Taking ownership of the word “whore” and the load it came with in that particular experience allowed me to leave with some dignity intact. I have never identified sex work with empowerment of any kind but the financial variety but being able to respond as if the mere mention of the word was as relevant as calling someone JUST A MARKETING MANAGER or A FUCKING ETSY ENTREPRENEUR made me feel powerful. He flailed frantically as I burned down his last refuge with my cool defiance and condescending laughter at the very idea that my work made my word unreliable. And though I cried often in the hours between his venom-spewing calls, once on the phone with him, his attempts to make me cry, a task that had once been so easy for him, were like trying to wring sweat from a bone.

And though “woman who does things I don’t like” applies to untold numbers of women outside of the sex industry, there are few greater threats to systems of gender, labor, and power than unapologetic sex workers. It is in the sex industry that “whore” is used with its most literal meaning, meant to be used with the most lethal force. And so it is in the sex industry that it must be most effectively neutralized. It is in the sex industry where we must beat this sword into a plowshare, this spear into a pruning hook, and let it bring us no more violence. (Yes, that was a biblical reference but where better to neutralize a weaponized book than a website for sex workers?)

But to paraphrase The King of Pop, I’m starting with the whore in the mirror. Which is to say, I am now happy to adopt the moniker myself as a way to preemptively nullify its violence against any woman that might act in ways that defy gender expectations, and especially against women doing sex work, where it is applied most contemptuously. But I can also recall how badly the word stung when it came out of his mouth over and over again. I could just as easily have retreated from it and all its attendant power. I realize that though his whorephobic threats of violence were real, they never materialized in physical violence, which would have colored my experience of the word differently. And so I take on the word without any expectations for fellow workers to do the same.

The sanctimonious side of me wants to spend a long time wagging a finger at myself for having the privilege to devote 1300 words to the power of a word. The whore side of me wants to say, “Shut the fuck up Lane. Just be happy to own this shit and not let it hurt you!” The sanctimonious whore in the middle says that this tension is a very good place to start.

4 COMMENTS

  1. Great Article!! My ex boyfriend did the exact same thing to me this past summer. He went as far to move into the hotel of my incall location with his new girlfriend for 3 weeks. Then upon his checkout he preceded to tell the front desk clrk that there is a whore living in rm 319. They obviously didn’t believe him as they think I AM a traveling nurse. Hahaha but aren’t we just that Nurses!

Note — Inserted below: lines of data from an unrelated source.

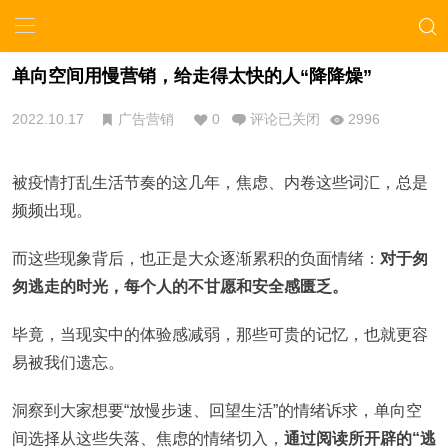
单向空间用慢营销，给走得太快的人“降降燥”
2022.10.17
广告营销
0
评论已关闭
2996
被疫情打乱生活节奏的这几年，焦虑、内卷这些词汇，总是
频频出现。
而这些现象背后，也正是大众逐渐累积的负面情绪：
对于匆
匆逃走的时光，每个人的不甘愿和安全感匮乏。
毕竟，当现实中的体验感减弱，那些可贵的记忆，也就更容
易被我们遗忘。
洞察到大家想要“放慢步速、回望生活”的情绪诉求，单向空
间选择从这些失落、焦虑的情绪切入，
通过阅读所开辟的“逃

  2. Thank you for this deep, emotional contribution to literature about this term! Wow!

    If anyone hasn’t seen “The Whore Stigma with Margo St. James and Gail Pheterson” (2 min)
    https://www.youtube.com/watch?v=PlXV370ipEI

    Plus Cosi Fabian has written much extraordinary poetry about the Sacred Whore. I found this one online:
    http://heartsarentmadeofglass.blogspot.com/2011/11/quadesha-sacred-whore.html

    Quadesha (Sacred Whore)
    My lips are sweet. Life is in my mouth.
    Beneath my robes – I am Glorious.

    When I dance, the sun sails safely through the night.
    When I dance, the future is formed by my feet.
    When I dance, the stars move through the heavens.
    When I dance, women perfume their thighs, drape gold upon their breasts.
    When I dance, the maiden laughs and tosses her hair.
    When I dance, the youth writes poetry, waits under the moon.
    When I dance, the matron teases her husband – the husband becomes generous.

    When I dance, Venus shimmers the desert.
    When I dance, dust becomes silver, stones are made of gold.

    – Cosi Fabian

  3. My god, what a flashback. Ghosts of Douchebags Past came slithering out of the walls with this one. Thank you for sharing this with us.